Pursuant to the terms of the Loss Sharing Agreements, the Covered Assets are subject to a stated loss threshold whereby the FDIC will reimburse BankUnited for 80% of losses up to the $4.0 billion stated threshold and 95% of losses in excess of the $4.0 billion stated threshold, calculated, in each case, based on UPB (or, for investments securities, unamortized cost basis) plus certain interest and expenses. The Company's current estimate of cumulative losses on the Covered Assets is approximately $4.8 billion. The carrying value of the FDIC indemnification asset at March 31, 2011 was $2.4 billion. BankUnited will reimburse the FDIC for its share of recoveries with respect to losses for which the FDIC paid the Bank a reimbursement under the Loss Sharing Agreements. The FDIC's obligation to reimburse the Company for losses with respect to the Covered Assets began with the first dollar of loss incurred.
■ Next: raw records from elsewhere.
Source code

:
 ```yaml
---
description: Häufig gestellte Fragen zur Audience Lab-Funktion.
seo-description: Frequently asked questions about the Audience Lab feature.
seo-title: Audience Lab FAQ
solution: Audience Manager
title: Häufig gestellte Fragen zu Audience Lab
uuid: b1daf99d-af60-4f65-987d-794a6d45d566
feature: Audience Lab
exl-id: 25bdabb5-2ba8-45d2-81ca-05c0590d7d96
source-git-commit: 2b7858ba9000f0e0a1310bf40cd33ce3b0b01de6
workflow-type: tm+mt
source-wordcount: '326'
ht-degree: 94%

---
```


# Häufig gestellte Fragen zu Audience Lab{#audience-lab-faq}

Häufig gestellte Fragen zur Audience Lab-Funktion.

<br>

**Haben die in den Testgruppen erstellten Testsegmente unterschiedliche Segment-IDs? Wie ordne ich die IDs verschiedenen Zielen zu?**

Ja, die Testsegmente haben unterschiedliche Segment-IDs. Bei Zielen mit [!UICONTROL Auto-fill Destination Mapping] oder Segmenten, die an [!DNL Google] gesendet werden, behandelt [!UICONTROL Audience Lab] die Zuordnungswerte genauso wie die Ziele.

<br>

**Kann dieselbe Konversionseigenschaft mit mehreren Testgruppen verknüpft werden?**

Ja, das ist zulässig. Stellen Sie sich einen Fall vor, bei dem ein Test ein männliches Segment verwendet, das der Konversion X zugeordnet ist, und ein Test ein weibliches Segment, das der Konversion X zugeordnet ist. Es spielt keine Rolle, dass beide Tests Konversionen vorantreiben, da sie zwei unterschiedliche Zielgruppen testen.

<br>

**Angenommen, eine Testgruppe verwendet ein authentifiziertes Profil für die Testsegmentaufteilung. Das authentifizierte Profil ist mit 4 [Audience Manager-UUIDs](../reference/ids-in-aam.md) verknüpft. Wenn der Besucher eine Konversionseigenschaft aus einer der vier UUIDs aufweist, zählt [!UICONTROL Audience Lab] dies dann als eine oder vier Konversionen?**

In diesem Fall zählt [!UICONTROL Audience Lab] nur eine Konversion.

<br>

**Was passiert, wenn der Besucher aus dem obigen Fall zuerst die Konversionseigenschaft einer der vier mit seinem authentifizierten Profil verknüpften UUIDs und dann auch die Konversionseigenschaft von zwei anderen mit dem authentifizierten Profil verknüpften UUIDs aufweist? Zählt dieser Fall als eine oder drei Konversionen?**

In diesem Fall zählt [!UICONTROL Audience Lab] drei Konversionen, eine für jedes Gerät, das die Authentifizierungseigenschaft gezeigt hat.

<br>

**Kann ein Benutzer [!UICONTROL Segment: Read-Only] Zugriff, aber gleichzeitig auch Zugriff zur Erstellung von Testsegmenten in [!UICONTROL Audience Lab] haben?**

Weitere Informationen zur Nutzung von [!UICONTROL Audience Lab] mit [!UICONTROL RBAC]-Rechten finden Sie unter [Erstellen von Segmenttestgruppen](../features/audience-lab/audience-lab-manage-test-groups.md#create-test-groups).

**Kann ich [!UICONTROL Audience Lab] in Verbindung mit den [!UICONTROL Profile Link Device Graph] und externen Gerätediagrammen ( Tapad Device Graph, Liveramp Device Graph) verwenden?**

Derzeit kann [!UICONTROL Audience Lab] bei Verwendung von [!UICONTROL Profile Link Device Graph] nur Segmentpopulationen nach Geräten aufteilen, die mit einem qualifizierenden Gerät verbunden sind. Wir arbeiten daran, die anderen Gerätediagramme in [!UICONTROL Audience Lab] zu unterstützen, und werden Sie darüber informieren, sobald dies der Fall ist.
The Company has received $1.4 billion from the FDIC in reimbursements under the Loss Sharing Agreements for claims filed for incurred losses as of March 31, 2011.
On February 2, 2011, the Company closed its IPO of 33,350,000 shares of common stock at $27.00 per share. In the offering, BankUnited, Inc. sold 4,000,000 shares, while selling stockholders sold 29,350,000 shares, including 4,350,000 shares sold pursuant to the over-allotment option exercised in full by the underwriters of the IPO.
In conjunction with the IPO, in the first quarter of 2011 the Company recorded approximately $110.4 million in compensation expense related to the exchange of Profits Interest Units ("PIUs") for a combination of common stock and options immediately prior to the completion of the IPO. This expense, which is not deductible for tax purposes, resulted in an offsetting increase in paid-in capital, and thus did not affect the Company's capital position.
This press release contains forward-looking statements within the meaning of the Private Securities Litigation Reform Act of 1995 that reflect our current views with respect to, among other things, future events and financial performance. We generally identify forward-looking statements by terminology such as "outlook", "believes," "expects," "potential," "continues," "may," "will," "could," "should," "seeks," "approximately," "predicts," "intends," "plans," "estimates," "anticipates" or the negative version of those words or other comparable words. Any forward-looking statements contained in this press release are based on the historical performance of us and our subsidiaries or on our current plans, estimates and expectations. The inclusion of this forward-looking information should not be regarded as a representation by us that the future plans, estimates or expectations contemplated by us will be achieved. Such forward-looking statements are subject to various risks and uncertainties and assumptions relating to our operations, financial results, financial condition, business prospects, growth strategy and liquidity. If one or more of these or other risks or uncertainties materialize, or if our underlying assumptions prove to be incorrect, our actual results may vary materially from those indicated in these statements. These factors should not be construed as exhaustive. We do not undertake any obligation to publicly update or review any forward-looking statement, whether as a result of new information, future developments or otherwise. A number of important factors could cause actual results to differ materially from those indicated by the forward-looking statements.